Saxsons Group

Radiopharmacist's Notes · EVial Sealed Sources

Eight steps between morning warm-up and signed-off constancy.

A daily constancy reading is the first defence against dispensing wrong activity. This post walks the eight-step SOP, the trending log the physicist relies on, and the AERB inventory + return cycle that surrounds the sealed source over its multi-year service life.

The eight-step SOP

From morning warm-up to signed record

  1. 1

    Before first dose dispensed

    Power on dose calibrator, allow ≥ 30 min warm-up before the first constancy measurement.

    Cold electronics drift; the AERB / AAPM guidance assumes a stable thermal state.

  2. 2

    Background

    Empty-well background reading, recorded in MBq, with isotope set to the source under test.

    Background subtraction is automatic on modern calibrators but the raw reading goes into the log.

  3. 3

    Insert EVial reference

    Insert the EVial sealed reference source into the calibrator well in the same orientation every day.

    Orientation matters for chamber response symmetry; mark the source with a top arrow.

  4. 4

    Read activity

    Record the measured activity at the time of reading.

    Dose calibrator displays in MBq or mCi — keep the unit consistent across the log.

  5. 5

    Decay-correct expected

    Calculate the expected activity from the certificate using the elapsed time and isotope half-life.

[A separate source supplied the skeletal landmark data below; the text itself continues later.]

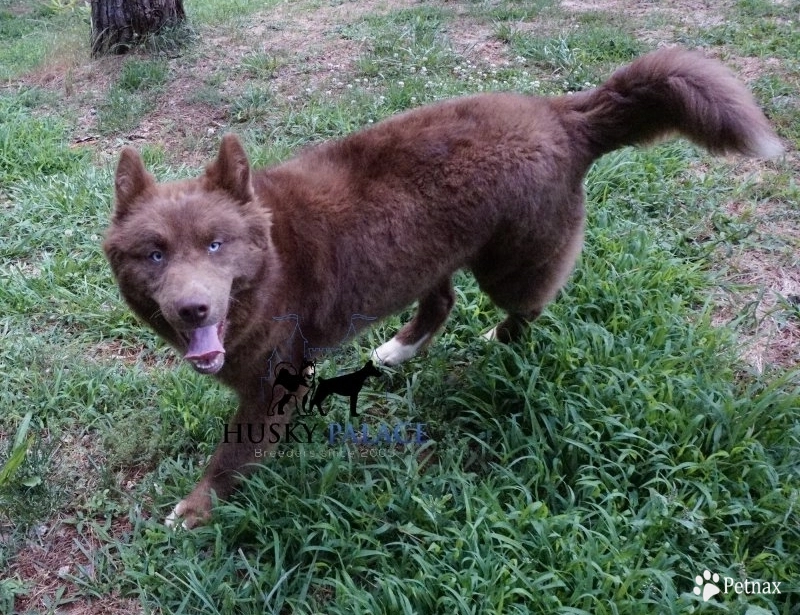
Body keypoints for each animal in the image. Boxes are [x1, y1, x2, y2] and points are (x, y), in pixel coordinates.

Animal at [101, 49, 780, 528]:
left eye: (216, 244)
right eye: (154, 253)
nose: (193, 308)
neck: (271, 262)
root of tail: (562, 113)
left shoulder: (272, 384)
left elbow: (232, 454)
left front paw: (195, 509)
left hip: (510, 264)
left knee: (527, 305)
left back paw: (501, 339)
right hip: (429, 255)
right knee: (443, 301)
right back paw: (398, 351)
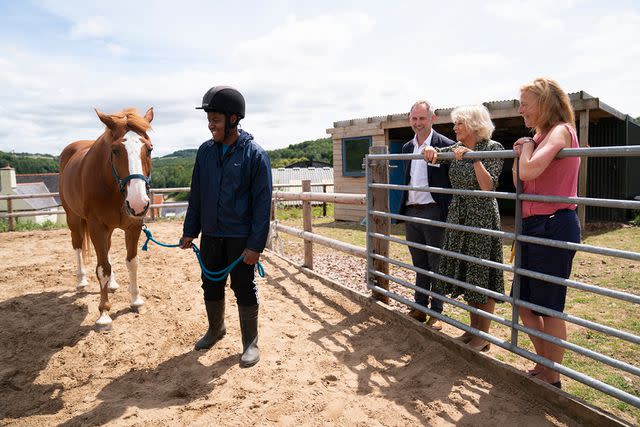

    Most QA software computes this; if not, A_expected = A₀ × exp(-ln 2 × t / T½).

  6. 6

    Compute % difference

    Δ = (A_measured − A_expected) / A_expected × 100 %. Record on the constancy trend log.

    Sign matters — a consistent positive or negative drift is a trend signal even if within tolerance.

  7. 7

    Compare against threshold

    Δ within ± 5 %: PASS, dispense. Δ between ± 5 % and ± 10 %: investigate. Δ > ± 10 %: HOLD, escalate to physicist.

    AERB tolerance for daily constancy. ± 10 % is the action threshold per AAPM TG-181.

  8. 8

    Sign and store

    Sign the constancy record. Replace the source in the storage cabinet behind the dispensing isolator shielding.

    AERB inspection looks for signed, dated daily records — not just stored printout receipts.

Source: AAPM TG-181 PET / Nuclear Medicine QA; AERB Safety Code for Nuclear Medicine Facility.

Trending

What the physicist needs from the constancy log

  • Plot Δ % vs date on a control chart with ± 5 % warning lines and ± 10 % action lines. Send a screenshot to the physicist monthly.
  • A single point > ± 5 % is not action — three consecutive points on the same side, or one > ± 10 %, is.
  • Trend logs survive five years per AERB inventory requirements. Store the source-certificate PDF alongside the trend log so the certificate is always at hand for inspection.
  • When the source approaches end of useful life (annual replacement for Co-57; multi-year for Cs-137 / Ba-133 / Co-60), the trending log shows declining signal-to-background ratio — the trigger to order a replacement is signal-to-background, not headline activity.

Inventory + AERB cycle

The paperwork around the source, not just the source

  • The EVial sealed source is on the AERB facility-inventory list. Annual AERB returns include the source serial number, isotope, activity-at-calibration and current decay-corrected activity.
  • A wipe test (smear test) is required at the cadence the AERB licence specifies (typically annual for sealed sources). The radiopharmacy holds the wipe-test certificate alongside the constancy log.
  • End-of-life return flows through the Saxsons Source Return Service — Saxsons supplies the AERB transport documentation, the decay-store coordination and the final disposal certificate. The radiopharmacy does not need to find a separate disposal vendor at end of life.